[Measuring device reading data]
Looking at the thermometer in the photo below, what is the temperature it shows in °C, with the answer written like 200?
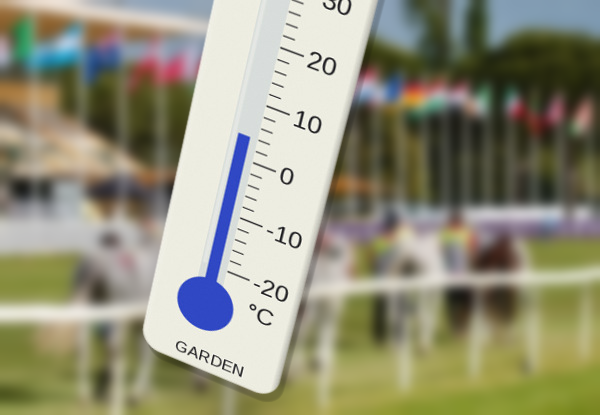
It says 4
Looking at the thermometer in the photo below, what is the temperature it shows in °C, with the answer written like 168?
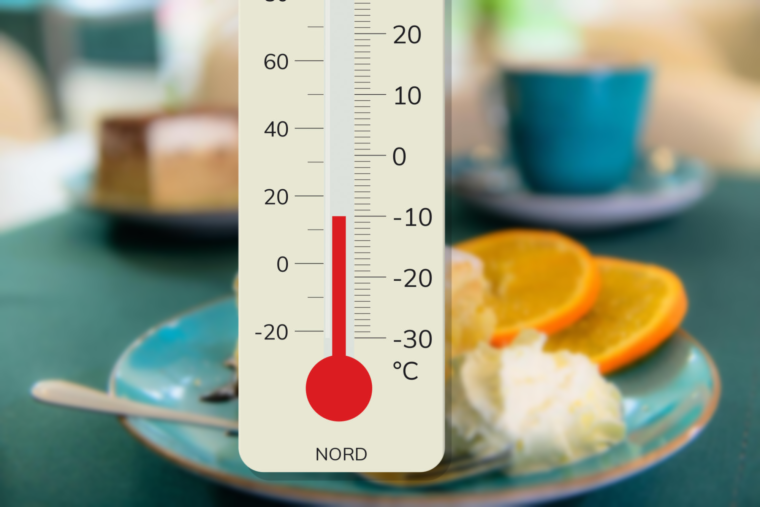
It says -10
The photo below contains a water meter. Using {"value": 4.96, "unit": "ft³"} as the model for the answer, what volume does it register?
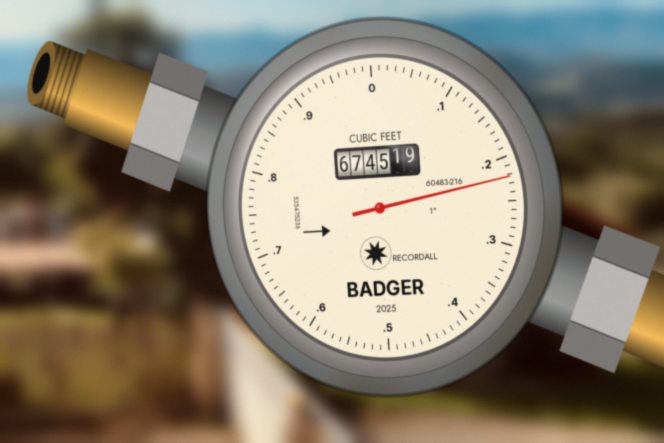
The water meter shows {"value": 674519.22, "unit": "ft³"}
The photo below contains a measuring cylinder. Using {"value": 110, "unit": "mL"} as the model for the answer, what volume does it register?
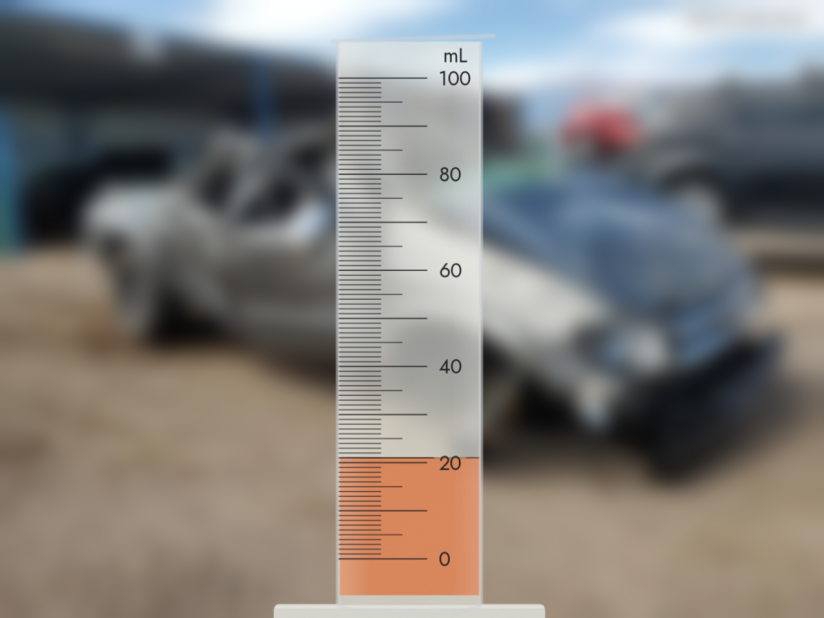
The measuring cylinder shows {"value": 21, "unit": "mL"}
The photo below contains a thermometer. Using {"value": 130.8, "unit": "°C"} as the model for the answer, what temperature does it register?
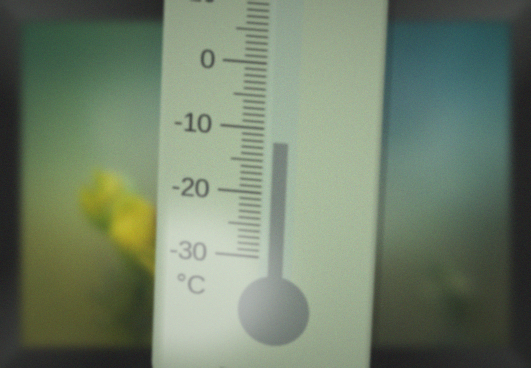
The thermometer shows {"value": -12, "unit": "°C"}
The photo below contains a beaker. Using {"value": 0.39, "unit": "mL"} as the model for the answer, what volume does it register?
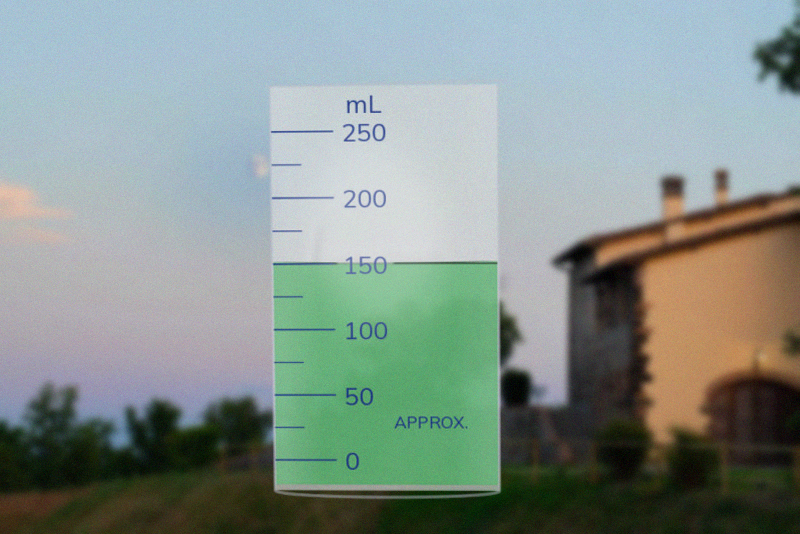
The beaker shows {"value": 150, "unit": "mL"}
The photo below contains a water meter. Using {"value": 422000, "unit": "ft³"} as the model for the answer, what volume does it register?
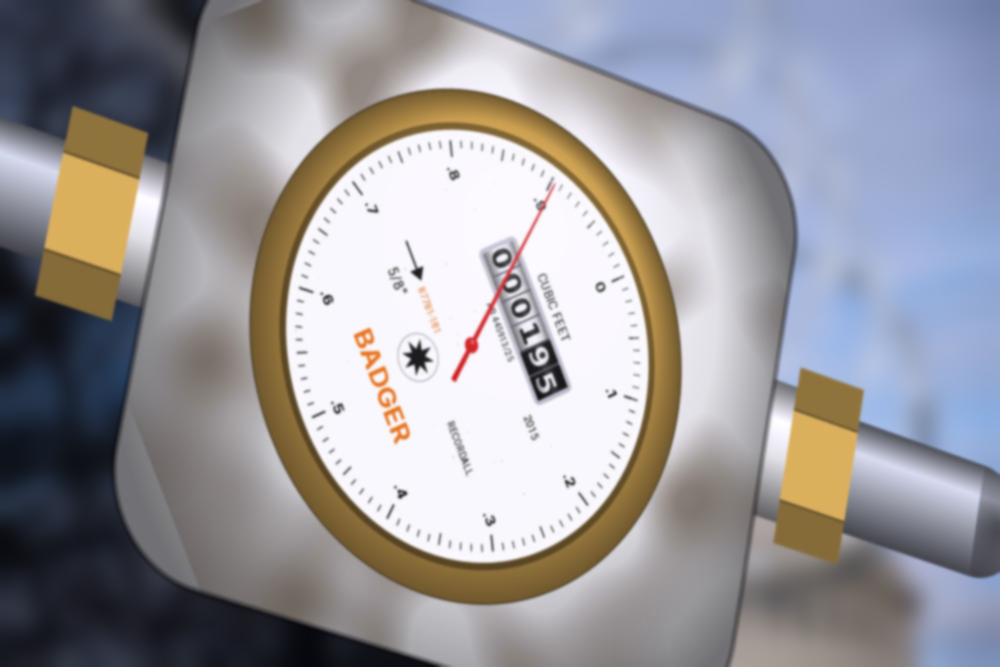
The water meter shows {"value": 194.90, "unit": "ft³"}
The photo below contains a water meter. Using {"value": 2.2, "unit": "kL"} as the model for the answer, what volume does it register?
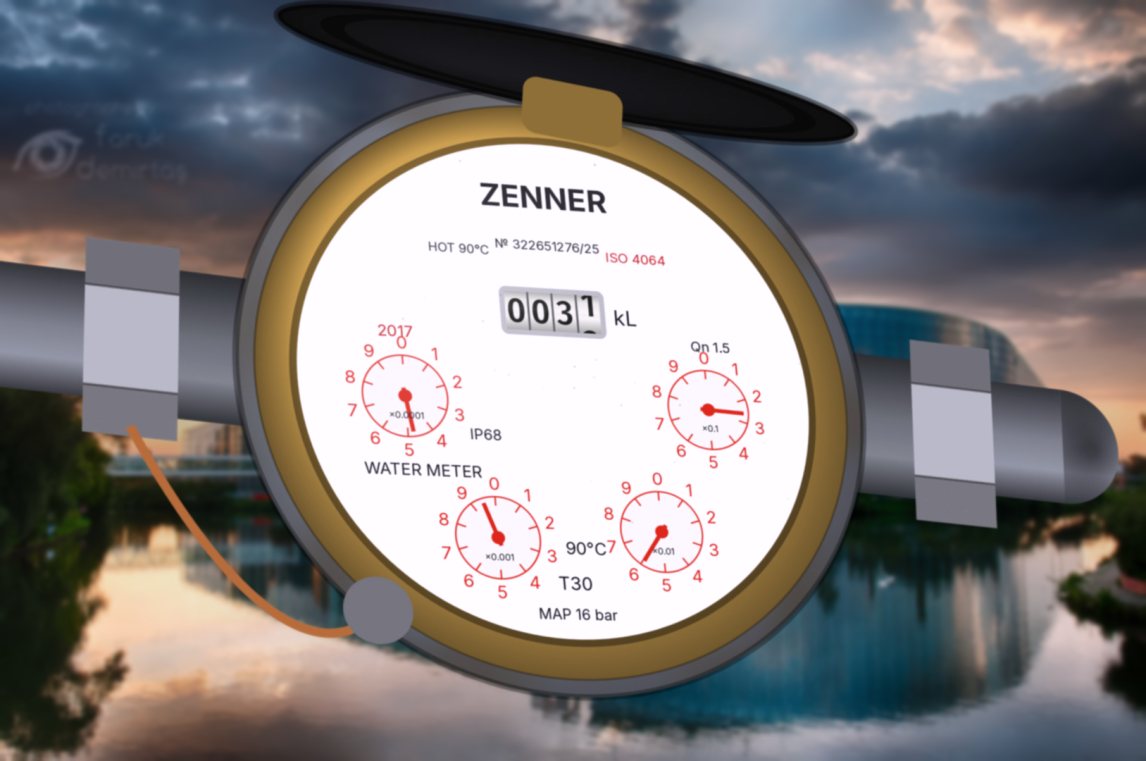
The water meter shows {"value": 31.2594, "unit": "kL"}
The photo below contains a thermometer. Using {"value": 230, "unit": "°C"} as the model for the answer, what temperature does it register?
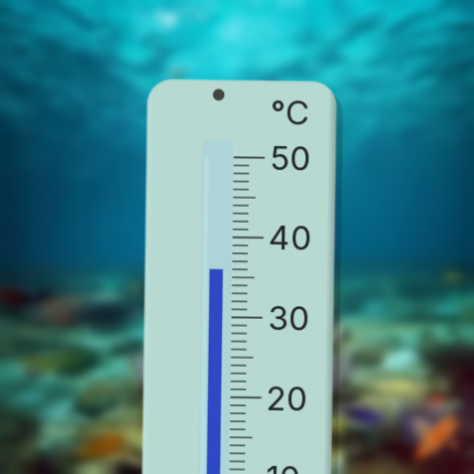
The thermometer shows {"value": 36, "unit": "°C"}
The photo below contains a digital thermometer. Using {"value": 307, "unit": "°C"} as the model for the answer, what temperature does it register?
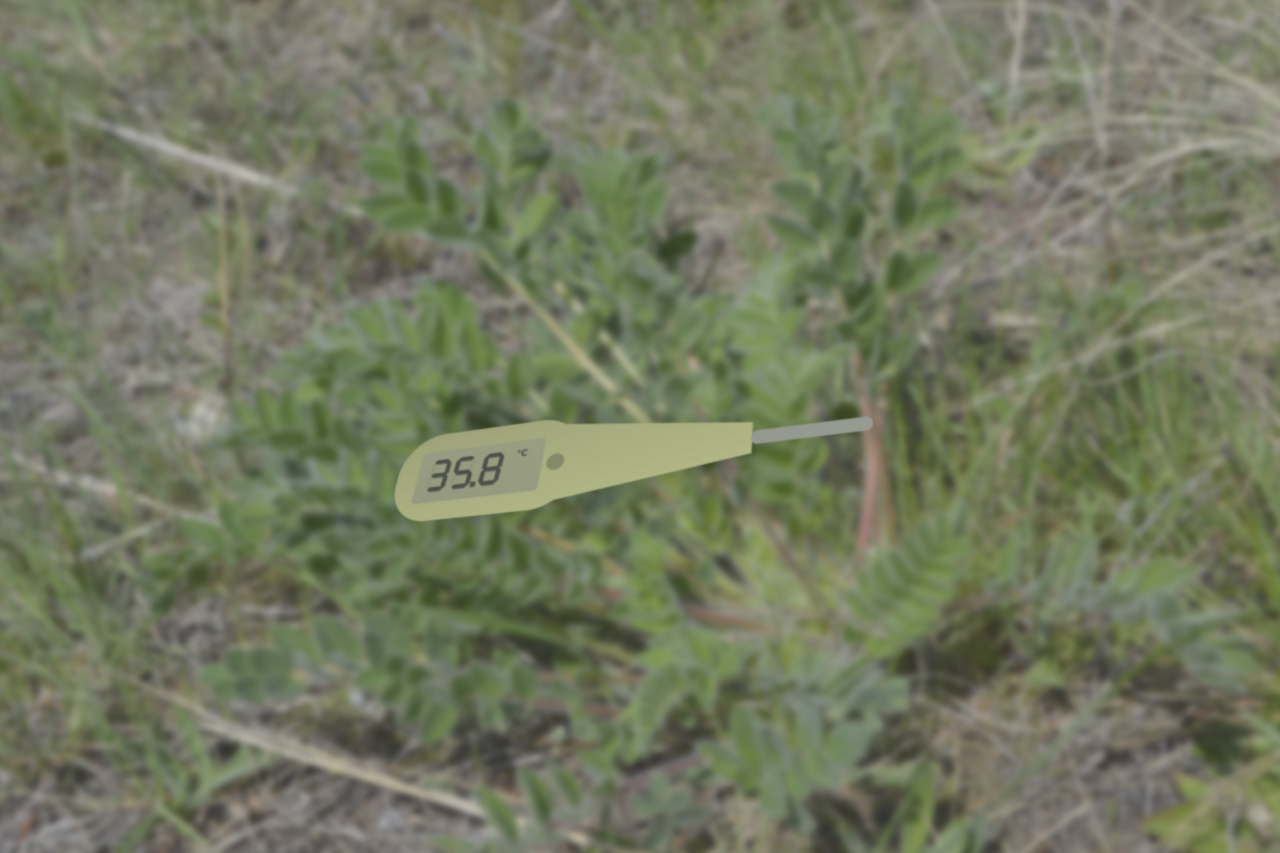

**Exercise objective**
Arrange the lines of the listing as a JSON list of strings, one string per line, beginning with the line that contains "The photo below contains a beaker." and continuing through the end of the listing. Omit blank lines and the pictures.

**Your solution**
[
  "The photo below contains a beaker. Using {\"value\": 0.39, \"unit\": \"mL\"} as the model for the answer, what volume does it register?",
  "The beaker shows {\"value\": 150, \"unit\": \"mL\"}",
  "The photo below contains a water meter. Using {\"value\": 422000, \"unit\": \"ft³\"} as the model for the answer, what volume does it register?",
  "The water meter shows {\"value\": 194.90, \"unit\": \"ft³\"}",
  "The photo below contains a water meter. Using {\"value\": 2.2, \"unit\": \"kL\"} as the model for the answer, what volume does it register?",
  "The water meter shows {\"value\": 31.2594, \"unit\": \"kL\"}",
  "The photo below contains a thermometer. Using {\"value\": 230, \"unit\": \"°C\"} as the model for the answer, what temperature does it register?",
  "The thermometer shows {\"value\": 36, \"unit\": \"°C\"}",
  "The photo below contains a digital thermometer. Using {\"value\": 307, \"unit\": \"°C\"} as the model for the answer, what temperature does it register?"
]